Q. How are organizations coping with Big Data? What are some of the challenges?
Arun: We had a roundtable yesterday where I had 25 customers. The topic was “Big Data – Analytics failures”. The first challenge was skills. The second was finding the right use cases. There is a lot of innovation happening in the Big Data world today. But customers are wondering how to apply all that to use cases in their environment. It’s also about tying the right technology to the right use case.
The third challenge was the process challenges around data quality and data integration – the lack of it in the organization.
The fourth challenge that came up, and this one was specific to India, was the absence of these vendors in this market. Customers here don’t have a direct engagement with these vendors here in India.
Q. So is this a big opportunity for vendors here in India?
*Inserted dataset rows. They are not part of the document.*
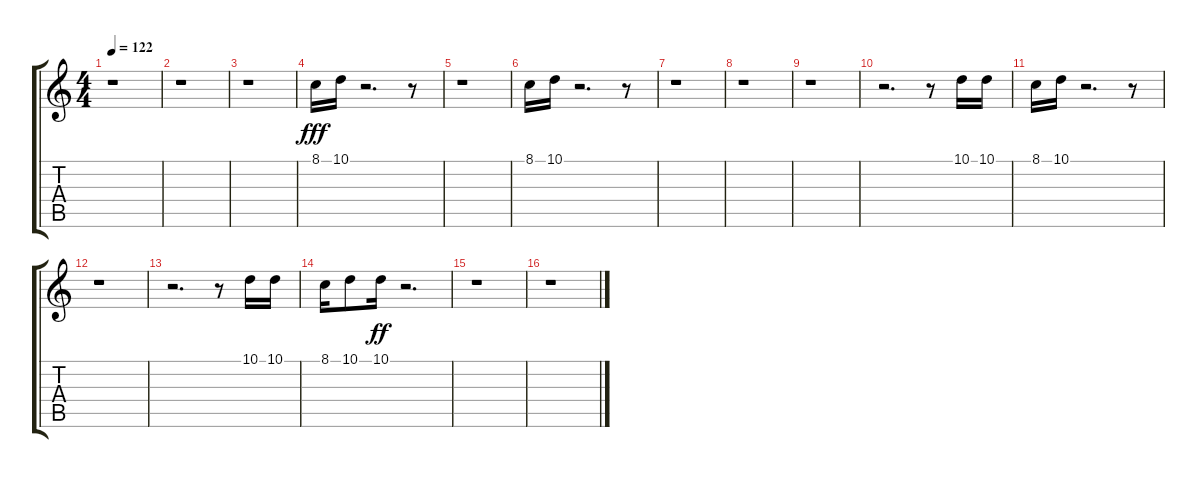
\track "" {instrument glockenspiel}
\staff {score tabs}
\tuning (E4 B3 G3 D3 A2 E2) {hide}
\ts (4 4)
\tempo 122
\clef g2
\ks c
r.1{dy fff} |
r.1 |
r.1 |
8.1.16 10.1.16 r.2{d} r.8 |
r.1 |
8.1.16 10.1.16 r.2{d} r.8 |
r.1 |
r.1 |
r.1 |
r.2{d} r.8 10.1.16 10.1.16 |
8.1.16 10.1.16 r.2{d} r.8 |
r.1 |
r.2{d} r.8 10.1.16 10.1.16 |
8.1.16 10.1.8 10.1.16{dy ff} r.2{d} |
r.1 |
r.1
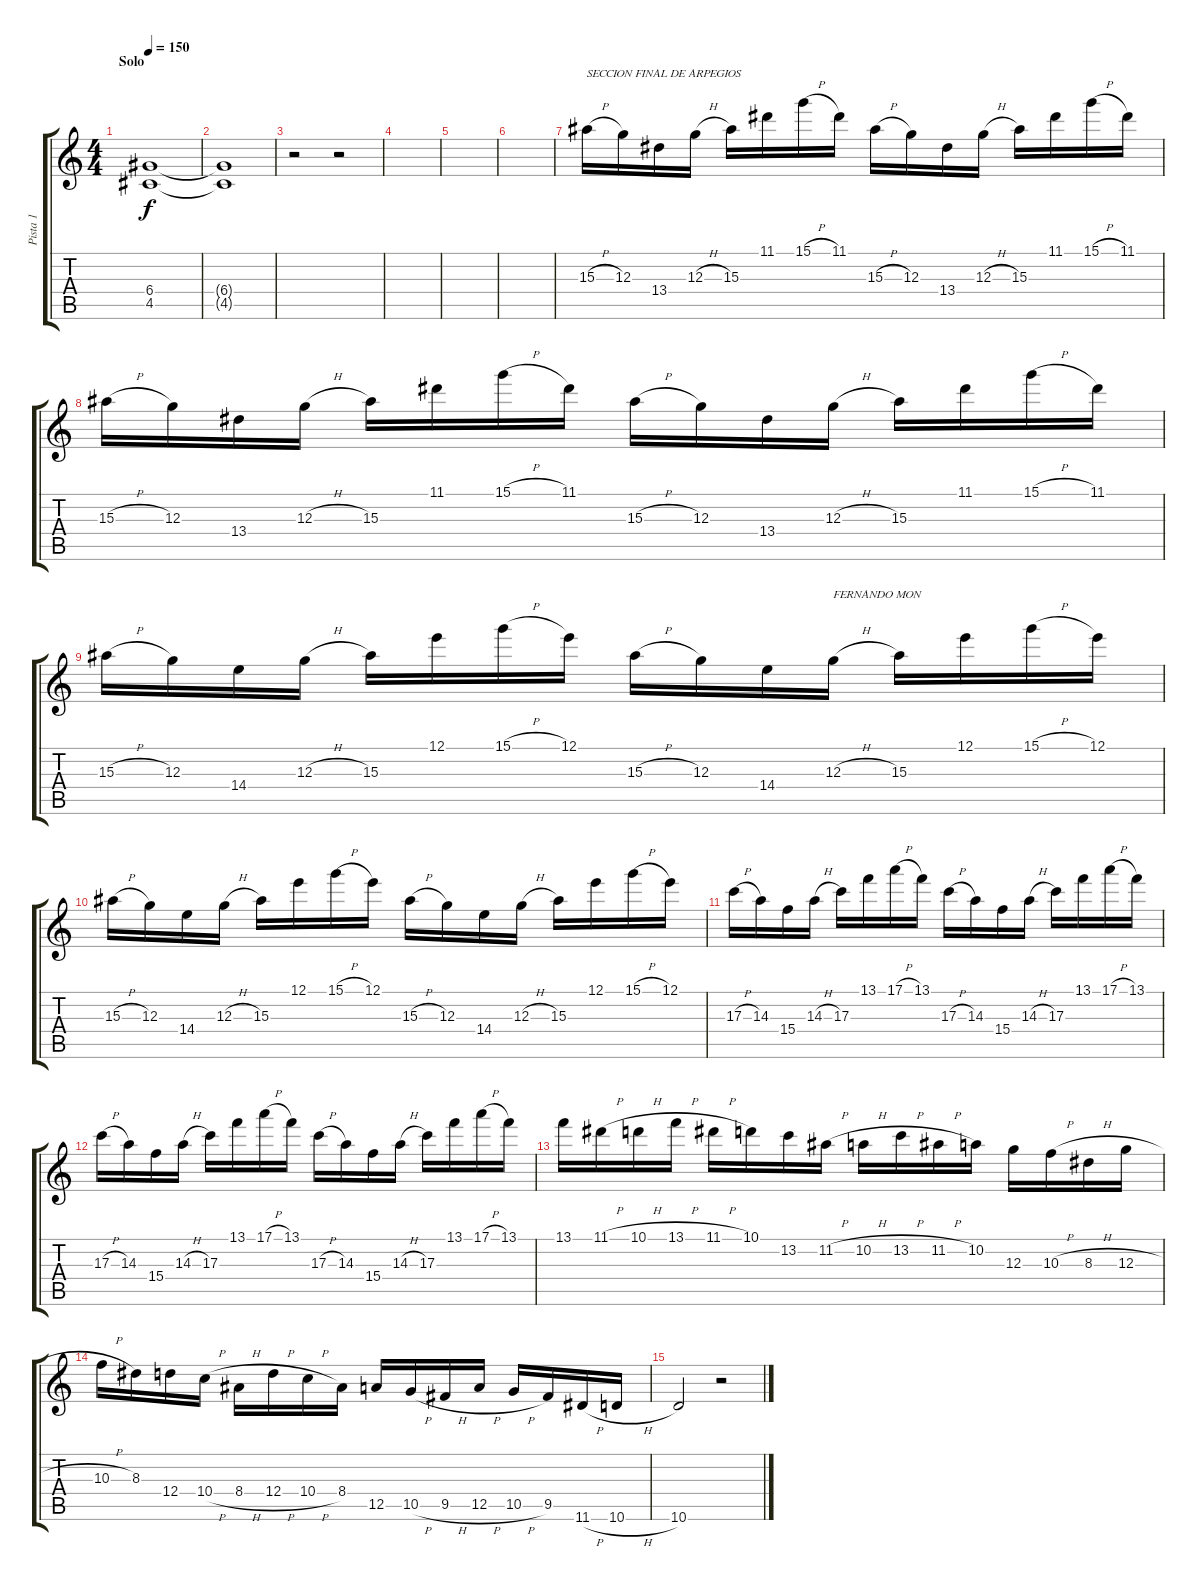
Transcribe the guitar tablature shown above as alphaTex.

\track ("Pista 1" "Pista 1") {instrument overdrivenguitar}
\staff {score tabs}
\tuning (E4 B3 G3 D3 A2 E2) {hide}
\ts (4 4)
\section ("" "Solo")
\tempo 150
\clef g2
\ks c
(6.4 4.5).1{dy f} |
(6.4{t} 4.5{t}).1 |
r.2 r.2 |
|
|
|
15.3{h}.16{txt "SECCION FINAL DE ARPEGIOS "} 12.3.16 13.4.16 12.3{h}.16 15.3.16 11.1.16 15.1{h}.16 11.1.16 15.3{h}.16 12.3.16 13.4.16 12.3{h}.16 15.3.16 11.1.16 15.1{h}.16 11.1.16 |
15.3{h}.16 12.3.16 13.4.16 12.3{h}.16 15.3.16 11.1.16 15.1{h}.16 11.1.16 15.3{h}.16 12.3.16 13.4.16 12.3{h}.16 15.3.16 11.1.16 15.1{h}.16 11.1.16 |
15.3{h}.16 12.3.16 14.4.16 12.3{h}.16 15.3.16 12.1.16 15.1{h}.16 12.1.16 15.3{h}.16 12.3.16 14.4.16 12.3{h}.16{txt "FERNANDO MON"} 15.3.16 12.1.16 15.1{h}.16 12.1.16 |
15.3{h}.16 12.3.16 14.4.16 12.3{h}.16 15.3.16 12.1.16 15.1{h}.16 12.1.16 15.3{h}.16 12.3.16 14.4.16 12.3{h}.16 15.3.16 12.1.16 15.1{h}.16 12.1.16 |
17.3{h}.16 14.3.16 15.4.16 14.3{h}.16 17.3.16 13.1.16 17.1{h}.16 13.1.16 17.3{h}.16 14.3.16 15.4.16 14.3{h}.16 17.3.16 13.1.16 17.1{h}.16 13.1.16 |
17.3{h}.16 14.3.16 15.4.16 14.3{h}.16 17.3.16 13.1.16 17.1{h}.16 13.1.16 17.3{h}.16 14.3.16 15.4.16 14.3{h}.16 17.3.16 13.1.16 17.1{h}.16 13.1.16 |
13.1.16 11.1{h}.16 10.1{h}.16 13.1{h}.16 11.1{h}.16 10.1.16 13.2.16 11.2{h}.16 10.2{h}.16 13.2{h}.16 11.2{h}.16 10.2.16 12.3.16 10.3{h}.16 8.3{h}.16 12.3{h}.16 |
10.3{h}.16 8.3.16 12.4.16 10.4{h}.16 8.4{h}.16 12.4{h}.16 10.4{h}.16 8.4.16 12.5.16 10.5{h}.16 9.5{h}.16 12.5{h}.16 10.5{h}.16 9.5.16 11.6{h}.16 10.6{h}.16 |
10.6.2 r.2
Arun: I think there is a huge opportunity for professional services companies in the Big Data services space. I also spent a lot of time with SIs (System Integrators) and VARs (Value Added Resellers) here and I see some early maturity coming. They are building platforms and blueprints and use cases for very specific vertical industries. The ecosystem is beginning to ramp up in terms of their skills and capabilities. They are also trying to understand and define problems.
You aren’t going to see Hadoop or NoSQL vendors from India. But you will see a lot of services companies. The Indian services companies are mostly focussed on global customers.
Q. What are the top three sectors that are showing interest in deploying big data solutions?
Arun: We get the most enquiries for Hadoop from Telecom and service providers. The number two sector is Financial services. And number three is Government and Public sector.
In Government we see use cases such as better urbanization, public safety, delivery of public services in a better targeted manner to citizens. Security is another use case in Government.
I see three roles for government when it comes to Big Data. First, government as an adopter of big data technologies. Two, to provide better services to citizens and other entities in the country. Three, open data – the government should foster initiatives around open data. It should come up with standards and make these assets open to the general public.
There could be an ecosystem of players who can take that data and create analytical models, and deliver that back to consumers or other businesses, who can then create very specialized services.
For instance, weather simulation data. Different weather scenarios can be created using these data points, and this can be shared with farmers before the monsoon – so that they could prepare accordingly.
Q. The startup ecosystem in India is rapidly building up. Do you think we are likely to see a Hadoop product coming from a startup in India?
Arun: Most of the startups I’ve met here are services startups rather than product startups. I’ve met some phenomenally talented people in the sessions I’ve conducted (at the Gartner Summit in Mumbai). Every time I come here, I see more product startups. So it is possible that we could see a Hadoop product startup from India in future.